-------- DATASET EXCERPTS --------
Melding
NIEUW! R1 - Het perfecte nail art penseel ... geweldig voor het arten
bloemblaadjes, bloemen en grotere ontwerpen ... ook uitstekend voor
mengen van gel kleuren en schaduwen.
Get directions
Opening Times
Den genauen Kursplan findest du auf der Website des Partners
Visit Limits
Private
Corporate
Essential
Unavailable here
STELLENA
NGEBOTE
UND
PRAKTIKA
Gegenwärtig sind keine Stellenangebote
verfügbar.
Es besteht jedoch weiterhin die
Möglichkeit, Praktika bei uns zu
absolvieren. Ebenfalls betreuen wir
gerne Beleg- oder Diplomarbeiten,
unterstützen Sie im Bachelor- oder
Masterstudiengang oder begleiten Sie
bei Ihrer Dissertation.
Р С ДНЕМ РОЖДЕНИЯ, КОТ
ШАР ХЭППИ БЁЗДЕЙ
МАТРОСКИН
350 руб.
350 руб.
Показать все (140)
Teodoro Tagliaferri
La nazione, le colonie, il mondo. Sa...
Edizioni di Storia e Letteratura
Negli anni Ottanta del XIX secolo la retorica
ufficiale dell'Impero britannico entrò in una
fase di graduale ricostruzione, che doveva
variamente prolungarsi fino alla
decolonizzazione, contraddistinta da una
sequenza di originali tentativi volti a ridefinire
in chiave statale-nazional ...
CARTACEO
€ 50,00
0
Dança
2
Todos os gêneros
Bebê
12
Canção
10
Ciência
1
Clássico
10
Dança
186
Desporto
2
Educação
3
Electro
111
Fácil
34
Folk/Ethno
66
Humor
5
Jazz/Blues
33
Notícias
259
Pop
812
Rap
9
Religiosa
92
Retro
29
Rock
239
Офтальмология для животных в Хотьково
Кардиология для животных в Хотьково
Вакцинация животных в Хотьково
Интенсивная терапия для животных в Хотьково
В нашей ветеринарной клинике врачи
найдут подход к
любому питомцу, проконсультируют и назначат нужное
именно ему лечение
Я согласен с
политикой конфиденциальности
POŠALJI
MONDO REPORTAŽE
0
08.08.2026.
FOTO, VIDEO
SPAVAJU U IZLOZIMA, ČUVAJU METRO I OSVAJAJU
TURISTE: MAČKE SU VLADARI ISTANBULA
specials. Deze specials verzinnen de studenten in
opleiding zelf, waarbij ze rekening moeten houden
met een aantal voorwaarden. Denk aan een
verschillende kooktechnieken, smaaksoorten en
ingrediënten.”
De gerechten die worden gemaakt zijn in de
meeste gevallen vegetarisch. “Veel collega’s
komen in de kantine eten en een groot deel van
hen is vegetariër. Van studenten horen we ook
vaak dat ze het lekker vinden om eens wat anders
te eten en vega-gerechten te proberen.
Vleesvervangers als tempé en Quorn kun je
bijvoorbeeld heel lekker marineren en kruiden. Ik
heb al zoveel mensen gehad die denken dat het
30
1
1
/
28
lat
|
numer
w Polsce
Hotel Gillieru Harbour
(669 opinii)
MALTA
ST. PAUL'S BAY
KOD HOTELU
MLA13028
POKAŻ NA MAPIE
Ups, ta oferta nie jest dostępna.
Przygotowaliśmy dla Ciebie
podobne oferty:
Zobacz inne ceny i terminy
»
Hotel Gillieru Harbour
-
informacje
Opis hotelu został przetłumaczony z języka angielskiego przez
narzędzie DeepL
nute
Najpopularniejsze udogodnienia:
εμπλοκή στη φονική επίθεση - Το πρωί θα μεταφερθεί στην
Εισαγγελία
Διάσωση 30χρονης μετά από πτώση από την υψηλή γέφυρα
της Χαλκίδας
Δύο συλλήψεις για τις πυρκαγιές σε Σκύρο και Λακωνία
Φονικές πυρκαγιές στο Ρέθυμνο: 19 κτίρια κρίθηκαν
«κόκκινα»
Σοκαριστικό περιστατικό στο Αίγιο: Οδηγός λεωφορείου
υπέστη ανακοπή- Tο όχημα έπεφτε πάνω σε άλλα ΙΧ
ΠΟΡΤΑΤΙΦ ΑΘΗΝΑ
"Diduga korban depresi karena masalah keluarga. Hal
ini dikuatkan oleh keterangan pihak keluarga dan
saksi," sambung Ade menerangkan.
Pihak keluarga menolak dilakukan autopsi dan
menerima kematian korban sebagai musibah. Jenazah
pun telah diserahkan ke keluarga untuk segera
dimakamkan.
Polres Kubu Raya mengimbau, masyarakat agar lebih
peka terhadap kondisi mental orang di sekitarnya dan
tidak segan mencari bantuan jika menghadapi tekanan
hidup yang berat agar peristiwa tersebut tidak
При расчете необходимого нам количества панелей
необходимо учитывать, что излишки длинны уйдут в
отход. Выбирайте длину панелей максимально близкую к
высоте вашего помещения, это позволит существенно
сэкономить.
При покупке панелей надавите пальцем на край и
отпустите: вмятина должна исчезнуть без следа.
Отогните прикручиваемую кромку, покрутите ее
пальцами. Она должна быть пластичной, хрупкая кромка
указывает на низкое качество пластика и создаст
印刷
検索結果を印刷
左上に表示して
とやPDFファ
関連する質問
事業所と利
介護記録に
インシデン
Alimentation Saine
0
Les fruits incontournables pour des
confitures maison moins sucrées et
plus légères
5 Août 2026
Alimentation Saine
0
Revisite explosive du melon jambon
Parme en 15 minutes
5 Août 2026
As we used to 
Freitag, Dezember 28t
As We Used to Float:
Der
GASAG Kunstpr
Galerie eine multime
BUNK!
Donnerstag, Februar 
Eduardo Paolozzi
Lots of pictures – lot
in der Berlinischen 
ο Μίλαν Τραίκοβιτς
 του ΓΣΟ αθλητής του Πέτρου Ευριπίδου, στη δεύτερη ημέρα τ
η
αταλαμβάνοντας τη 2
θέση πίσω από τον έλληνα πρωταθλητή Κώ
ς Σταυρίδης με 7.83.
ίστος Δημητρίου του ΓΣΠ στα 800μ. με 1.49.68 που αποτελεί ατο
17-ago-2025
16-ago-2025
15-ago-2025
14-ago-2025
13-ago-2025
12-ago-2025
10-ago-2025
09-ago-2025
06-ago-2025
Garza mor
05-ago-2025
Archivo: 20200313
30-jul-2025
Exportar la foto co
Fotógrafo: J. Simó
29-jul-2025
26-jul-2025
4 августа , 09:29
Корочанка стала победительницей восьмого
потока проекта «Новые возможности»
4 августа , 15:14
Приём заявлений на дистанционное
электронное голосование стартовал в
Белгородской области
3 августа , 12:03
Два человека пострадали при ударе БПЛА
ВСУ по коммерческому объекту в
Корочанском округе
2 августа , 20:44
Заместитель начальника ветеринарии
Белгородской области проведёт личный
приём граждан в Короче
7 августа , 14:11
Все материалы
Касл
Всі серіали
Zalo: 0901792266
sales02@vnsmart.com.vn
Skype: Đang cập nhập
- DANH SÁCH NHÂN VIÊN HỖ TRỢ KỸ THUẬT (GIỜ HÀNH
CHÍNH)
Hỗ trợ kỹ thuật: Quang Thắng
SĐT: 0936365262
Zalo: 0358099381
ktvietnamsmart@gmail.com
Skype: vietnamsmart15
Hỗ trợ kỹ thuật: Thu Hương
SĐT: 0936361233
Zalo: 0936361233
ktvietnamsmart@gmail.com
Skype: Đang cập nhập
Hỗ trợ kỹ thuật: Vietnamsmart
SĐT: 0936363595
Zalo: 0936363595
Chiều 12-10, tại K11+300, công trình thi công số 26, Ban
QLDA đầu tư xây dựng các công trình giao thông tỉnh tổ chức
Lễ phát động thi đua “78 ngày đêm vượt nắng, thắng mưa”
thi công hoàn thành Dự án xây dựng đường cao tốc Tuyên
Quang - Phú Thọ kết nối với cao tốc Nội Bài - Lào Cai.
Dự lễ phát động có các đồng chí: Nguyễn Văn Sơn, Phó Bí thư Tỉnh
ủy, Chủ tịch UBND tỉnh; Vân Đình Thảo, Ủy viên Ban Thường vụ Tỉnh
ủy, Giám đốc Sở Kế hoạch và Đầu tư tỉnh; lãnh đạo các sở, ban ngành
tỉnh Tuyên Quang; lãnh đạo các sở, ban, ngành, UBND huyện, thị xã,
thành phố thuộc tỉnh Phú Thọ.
--------
What you give back must be the stretch above, starting at the line with "15-ago-2025" and ending at the line with "tỉnh Tuyên Quang;", copied exactly.

## WRITTEN SOLUTION
15-ago-2025
14-ago-2025
13-ago-2025
12-ago-2025
10-ago-2025
09-ago-2025
06-ago-2025
Garza mor
05-ago-2025
Archivo: 20200313
30-jul-2025
Exportar la foto co
Fotógrafo: J. Simó
29-jul-2025
26-jul-2025
4 августа , 09:29
Корочанка стала победительницей восьмого
потока проекта «Новые возможности»
4 августа , 15:14
Приём заявлений на дистанционное
электронное голосование стартовал в
Белгородской области
3 августа , 12:03
Два человека пострадали при ударе БПЛА
ВСУ по коммерческому объекту в
Корочанском округе
2 августа , 20:44
Заместитель начальника ветеринарии
Белгородской области проведёт личный
приём граждан в Короче
7 августа , 14:11
Все материалы
Касл
Всі серіали
Zalo: 0901792266
sales02@vnsmart.com.vn
Skype: Đang cập nhập
- DANH SÁCH NHÂN VIÊN HỖ TRỢ KỸ THUẬT (GIỜ HÀNH
CHÍNH)
Hỗ trợ kỹ thuật: Quang Thắng
SĐT: 0936365262
Zalo: 0358099381
ktvietnamsmart@gmail.com
Skype: vietnamsmart15
Hỗ trợ kỹ thuật: Thu Hương
SĐT: 0936361233
Zalo: 0936361233
ktvietnamsmart@gmail.com
Skype: Đang cập nhập
Hỗ trợ kỹ thuật: Vietnamsmart
SĐT: 0936363595
Zalo: 0936363595
Chiều 12-10, tại K11+300, công trình thi công số 26, Ban
QLDA đầu tư xây dựng các công trình giao thông tỉnh tổ chức
Lễ phát động thi đua “78 ngày đêm vượt nắng, thắng mưa”
thi công hoàn thành Dự án xây dựng đường cao tốc Tuyên
Quang - Phú Thọ kết nối với cao tốc Nội Bài - Lào Cai.
Dự lễ phát động có các đồng chí: Nguyễn Văn Sơn, Phó Bí thư Tỉnh
ủy, Chủ tịch UBND tỉnh; Vân Đình Thảo, Ủy viên Ban Thường vụ Tỉnh
ủy, Giám đốc Sở Kế hoạch và Đầu tư tỉnh; lãnh đạo các sở, ban ngành
tỉnh Tuyên Quang; lãnh đạo các sở, ban, ngành, UBND huyện, thị xã,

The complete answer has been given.